§ Your instructions
Restate the lines word for word, from the one containing "Havale/EFT ile" through the last line of the entries below, without any other lines.

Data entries

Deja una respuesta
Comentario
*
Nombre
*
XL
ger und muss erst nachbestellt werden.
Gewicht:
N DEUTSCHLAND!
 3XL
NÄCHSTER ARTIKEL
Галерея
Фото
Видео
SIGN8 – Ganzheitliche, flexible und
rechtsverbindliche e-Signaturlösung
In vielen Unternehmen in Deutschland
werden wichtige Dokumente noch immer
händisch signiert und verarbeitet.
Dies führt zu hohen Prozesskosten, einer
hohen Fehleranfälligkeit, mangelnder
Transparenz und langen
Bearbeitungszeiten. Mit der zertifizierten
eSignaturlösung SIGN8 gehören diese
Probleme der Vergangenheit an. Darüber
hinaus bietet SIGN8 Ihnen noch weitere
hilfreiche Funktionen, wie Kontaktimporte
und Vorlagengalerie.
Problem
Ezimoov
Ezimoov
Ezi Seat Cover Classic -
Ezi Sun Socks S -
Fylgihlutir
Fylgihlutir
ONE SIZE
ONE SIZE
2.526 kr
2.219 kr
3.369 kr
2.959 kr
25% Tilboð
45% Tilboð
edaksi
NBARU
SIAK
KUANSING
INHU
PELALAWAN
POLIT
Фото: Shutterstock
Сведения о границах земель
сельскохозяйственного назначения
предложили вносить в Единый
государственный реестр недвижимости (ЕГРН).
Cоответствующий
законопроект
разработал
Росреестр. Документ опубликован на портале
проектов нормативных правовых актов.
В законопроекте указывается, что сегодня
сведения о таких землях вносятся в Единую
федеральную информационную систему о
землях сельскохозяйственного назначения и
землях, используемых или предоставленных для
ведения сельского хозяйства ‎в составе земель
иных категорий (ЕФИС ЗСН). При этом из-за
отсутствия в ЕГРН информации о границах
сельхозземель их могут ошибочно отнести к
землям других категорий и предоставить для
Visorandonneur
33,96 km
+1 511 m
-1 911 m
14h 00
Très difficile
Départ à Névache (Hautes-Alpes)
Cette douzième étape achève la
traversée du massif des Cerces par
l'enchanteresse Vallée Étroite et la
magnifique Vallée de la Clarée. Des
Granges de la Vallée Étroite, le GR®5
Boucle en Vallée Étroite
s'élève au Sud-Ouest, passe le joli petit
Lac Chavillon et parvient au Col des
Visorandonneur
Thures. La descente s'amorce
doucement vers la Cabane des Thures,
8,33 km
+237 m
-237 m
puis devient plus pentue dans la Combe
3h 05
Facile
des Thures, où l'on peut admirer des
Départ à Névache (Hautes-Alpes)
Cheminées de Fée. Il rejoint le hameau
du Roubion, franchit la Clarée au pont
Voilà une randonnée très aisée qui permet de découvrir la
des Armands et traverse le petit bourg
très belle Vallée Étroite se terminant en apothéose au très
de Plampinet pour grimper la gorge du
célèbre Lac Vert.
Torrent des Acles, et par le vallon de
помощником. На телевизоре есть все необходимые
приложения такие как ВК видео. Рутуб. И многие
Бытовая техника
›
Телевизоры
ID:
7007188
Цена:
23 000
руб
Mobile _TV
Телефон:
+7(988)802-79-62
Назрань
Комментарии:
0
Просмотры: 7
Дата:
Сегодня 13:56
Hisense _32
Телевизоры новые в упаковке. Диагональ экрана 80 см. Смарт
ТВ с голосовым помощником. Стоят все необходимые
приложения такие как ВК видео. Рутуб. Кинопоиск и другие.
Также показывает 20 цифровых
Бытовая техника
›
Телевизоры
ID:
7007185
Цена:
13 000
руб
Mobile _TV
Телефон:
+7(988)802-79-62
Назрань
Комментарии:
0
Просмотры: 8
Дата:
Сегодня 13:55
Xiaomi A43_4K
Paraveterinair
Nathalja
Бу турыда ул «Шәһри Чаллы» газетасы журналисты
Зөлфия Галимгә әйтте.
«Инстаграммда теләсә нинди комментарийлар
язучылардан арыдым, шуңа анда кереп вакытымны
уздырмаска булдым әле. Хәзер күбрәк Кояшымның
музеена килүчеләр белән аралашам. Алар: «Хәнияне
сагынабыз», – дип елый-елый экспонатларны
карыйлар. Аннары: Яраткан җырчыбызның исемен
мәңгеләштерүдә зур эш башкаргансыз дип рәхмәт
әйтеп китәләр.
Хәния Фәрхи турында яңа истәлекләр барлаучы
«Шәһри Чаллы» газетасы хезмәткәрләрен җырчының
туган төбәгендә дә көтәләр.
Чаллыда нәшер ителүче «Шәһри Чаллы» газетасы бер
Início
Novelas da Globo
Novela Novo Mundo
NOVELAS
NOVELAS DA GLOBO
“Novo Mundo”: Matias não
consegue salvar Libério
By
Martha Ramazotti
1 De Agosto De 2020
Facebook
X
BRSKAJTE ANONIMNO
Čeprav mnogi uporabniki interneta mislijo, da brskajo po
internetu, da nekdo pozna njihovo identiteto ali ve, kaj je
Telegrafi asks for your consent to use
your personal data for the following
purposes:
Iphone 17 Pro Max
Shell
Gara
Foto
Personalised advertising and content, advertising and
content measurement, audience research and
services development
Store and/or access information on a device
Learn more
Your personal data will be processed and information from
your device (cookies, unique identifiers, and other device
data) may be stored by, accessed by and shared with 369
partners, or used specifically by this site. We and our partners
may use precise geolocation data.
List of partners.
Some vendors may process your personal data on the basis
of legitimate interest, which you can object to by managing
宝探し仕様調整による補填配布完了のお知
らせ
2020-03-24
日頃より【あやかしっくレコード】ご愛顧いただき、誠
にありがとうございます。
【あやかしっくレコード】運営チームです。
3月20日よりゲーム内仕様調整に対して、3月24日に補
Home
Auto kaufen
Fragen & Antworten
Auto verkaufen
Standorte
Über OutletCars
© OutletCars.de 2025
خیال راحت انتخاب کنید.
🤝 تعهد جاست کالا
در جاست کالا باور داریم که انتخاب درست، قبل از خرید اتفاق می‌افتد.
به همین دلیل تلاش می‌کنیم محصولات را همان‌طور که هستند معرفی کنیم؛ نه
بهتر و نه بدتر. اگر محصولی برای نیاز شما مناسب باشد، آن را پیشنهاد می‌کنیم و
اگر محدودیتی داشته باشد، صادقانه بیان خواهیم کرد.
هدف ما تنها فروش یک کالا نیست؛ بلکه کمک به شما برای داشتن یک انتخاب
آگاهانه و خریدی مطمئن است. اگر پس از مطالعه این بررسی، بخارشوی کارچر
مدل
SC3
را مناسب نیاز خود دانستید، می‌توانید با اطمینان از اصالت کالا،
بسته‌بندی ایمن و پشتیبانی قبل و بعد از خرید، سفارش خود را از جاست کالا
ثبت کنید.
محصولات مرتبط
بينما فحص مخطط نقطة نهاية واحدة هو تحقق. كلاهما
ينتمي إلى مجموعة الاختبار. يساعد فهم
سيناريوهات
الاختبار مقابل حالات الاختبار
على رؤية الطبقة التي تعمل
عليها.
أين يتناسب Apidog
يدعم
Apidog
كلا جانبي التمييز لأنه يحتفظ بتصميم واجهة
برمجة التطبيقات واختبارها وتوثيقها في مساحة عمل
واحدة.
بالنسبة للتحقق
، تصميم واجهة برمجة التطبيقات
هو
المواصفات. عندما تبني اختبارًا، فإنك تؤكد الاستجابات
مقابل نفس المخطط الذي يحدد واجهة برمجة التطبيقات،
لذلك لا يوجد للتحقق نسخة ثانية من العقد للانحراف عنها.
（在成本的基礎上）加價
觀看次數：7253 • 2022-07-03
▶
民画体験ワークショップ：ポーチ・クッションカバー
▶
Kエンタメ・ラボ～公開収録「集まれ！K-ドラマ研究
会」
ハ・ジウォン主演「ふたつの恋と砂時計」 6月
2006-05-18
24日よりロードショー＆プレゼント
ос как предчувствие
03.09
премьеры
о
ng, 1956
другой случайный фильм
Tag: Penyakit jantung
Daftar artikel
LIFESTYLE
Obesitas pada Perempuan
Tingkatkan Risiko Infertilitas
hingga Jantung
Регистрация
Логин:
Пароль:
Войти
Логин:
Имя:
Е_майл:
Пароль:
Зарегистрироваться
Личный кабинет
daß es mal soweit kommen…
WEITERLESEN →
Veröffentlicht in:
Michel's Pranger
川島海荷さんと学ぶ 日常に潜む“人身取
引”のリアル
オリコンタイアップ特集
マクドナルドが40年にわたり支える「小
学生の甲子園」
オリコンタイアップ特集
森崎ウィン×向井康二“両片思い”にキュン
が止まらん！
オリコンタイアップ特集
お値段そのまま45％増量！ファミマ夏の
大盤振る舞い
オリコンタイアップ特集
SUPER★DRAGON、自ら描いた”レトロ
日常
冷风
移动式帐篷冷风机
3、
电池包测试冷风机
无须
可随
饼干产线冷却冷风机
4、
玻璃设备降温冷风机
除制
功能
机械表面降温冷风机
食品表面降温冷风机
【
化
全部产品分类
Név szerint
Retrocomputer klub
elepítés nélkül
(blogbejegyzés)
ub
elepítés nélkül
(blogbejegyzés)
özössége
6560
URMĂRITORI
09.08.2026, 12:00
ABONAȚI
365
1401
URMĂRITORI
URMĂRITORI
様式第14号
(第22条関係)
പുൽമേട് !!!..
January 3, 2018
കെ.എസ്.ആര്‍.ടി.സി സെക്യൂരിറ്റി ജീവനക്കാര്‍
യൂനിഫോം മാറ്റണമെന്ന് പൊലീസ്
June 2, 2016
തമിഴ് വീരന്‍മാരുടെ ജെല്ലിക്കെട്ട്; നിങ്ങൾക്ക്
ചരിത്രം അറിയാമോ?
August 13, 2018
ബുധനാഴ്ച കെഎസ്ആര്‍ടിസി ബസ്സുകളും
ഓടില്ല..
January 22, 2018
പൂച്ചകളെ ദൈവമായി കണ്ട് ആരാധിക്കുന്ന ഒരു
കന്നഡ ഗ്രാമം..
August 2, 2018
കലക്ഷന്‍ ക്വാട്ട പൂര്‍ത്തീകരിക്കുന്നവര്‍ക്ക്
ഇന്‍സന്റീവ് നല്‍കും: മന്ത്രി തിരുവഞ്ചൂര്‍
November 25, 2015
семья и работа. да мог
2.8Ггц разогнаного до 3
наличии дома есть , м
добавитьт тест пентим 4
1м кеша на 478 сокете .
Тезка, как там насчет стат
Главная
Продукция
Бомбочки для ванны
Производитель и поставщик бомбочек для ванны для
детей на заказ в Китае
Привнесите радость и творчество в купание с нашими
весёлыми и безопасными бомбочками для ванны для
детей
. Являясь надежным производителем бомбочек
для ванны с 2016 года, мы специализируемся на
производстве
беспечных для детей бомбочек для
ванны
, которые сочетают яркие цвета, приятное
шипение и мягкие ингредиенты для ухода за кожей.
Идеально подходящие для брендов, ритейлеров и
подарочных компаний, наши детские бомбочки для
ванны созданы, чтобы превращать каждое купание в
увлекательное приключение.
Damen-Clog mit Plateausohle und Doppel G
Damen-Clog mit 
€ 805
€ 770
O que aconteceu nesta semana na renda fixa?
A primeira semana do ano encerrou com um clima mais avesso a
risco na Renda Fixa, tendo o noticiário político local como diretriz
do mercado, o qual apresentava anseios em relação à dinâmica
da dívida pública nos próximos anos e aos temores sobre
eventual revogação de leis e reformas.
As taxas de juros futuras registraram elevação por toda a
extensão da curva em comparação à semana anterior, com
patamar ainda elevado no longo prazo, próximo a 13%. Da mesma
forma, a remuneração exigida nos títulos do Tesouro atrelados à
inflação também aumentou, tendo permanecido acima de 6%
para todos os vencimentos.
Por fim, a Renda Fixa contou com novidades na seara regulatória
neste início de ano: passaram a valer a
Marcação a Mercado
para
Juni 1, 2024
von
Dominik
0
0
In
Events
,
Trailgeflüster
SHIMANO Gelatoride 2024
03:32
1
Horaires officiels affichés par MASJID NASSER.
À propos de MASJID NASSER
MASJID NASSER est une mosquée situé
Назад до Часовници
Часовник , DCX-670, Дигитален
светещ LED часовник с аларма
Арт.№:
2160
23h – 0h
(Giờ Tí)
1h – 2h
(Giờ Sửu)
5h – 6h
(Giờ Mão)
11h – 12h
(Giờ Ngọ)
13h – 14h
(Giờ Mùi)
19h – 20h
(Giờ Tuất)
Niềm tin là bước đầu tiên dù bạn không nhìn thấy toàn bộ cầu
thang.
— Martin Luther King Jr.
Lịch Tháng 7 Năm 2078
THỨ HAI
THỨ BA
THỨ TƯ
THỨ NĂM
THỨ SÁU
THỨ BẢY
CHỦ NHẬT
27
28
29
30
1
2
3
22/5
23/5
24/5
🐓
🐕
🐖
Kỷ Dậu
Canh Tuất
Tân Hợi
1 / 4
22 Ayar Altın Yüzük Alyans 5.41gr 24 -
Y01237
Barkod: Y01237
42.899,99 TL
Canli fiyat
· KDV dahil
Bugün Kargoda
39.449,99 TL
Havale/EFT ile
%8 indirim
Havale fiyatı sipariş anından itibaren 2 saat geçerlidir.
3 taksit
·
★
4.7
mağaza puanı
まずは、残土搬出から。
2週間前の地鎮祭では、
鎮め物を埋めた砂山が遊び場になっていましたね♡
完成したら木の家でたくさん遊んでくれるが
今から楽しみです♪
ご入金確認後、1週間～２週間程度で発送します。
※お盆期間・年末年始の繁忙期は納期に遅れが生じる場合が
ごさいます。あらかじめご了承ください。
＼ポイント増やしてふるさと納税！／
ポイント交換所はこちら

§ Solution for this task
Havale/EFT ile
%8 indirim
Havale fiyatı sipariş anından itibaren 2 saat geçerlidir.
3 taksit
·
★
4.7
mağaza puanı
まずは、残土搬出から。
2週間前の地鎮祭では、
鎮め物を埋めた砂山が遊び場になっていましたね♡
完成したら木の家でたくさん遊んでくれるが
今から楽しみです♪
ご入金確認後、1週間～２週間程度で発送します。
※お盆期間・年末年始の繁忙期は納期に遅れが生じる場合が
ごさいます。あらかじめご了承ください。
＼ポイント増やしてふるさと納税！／
ポイント交換所はこちら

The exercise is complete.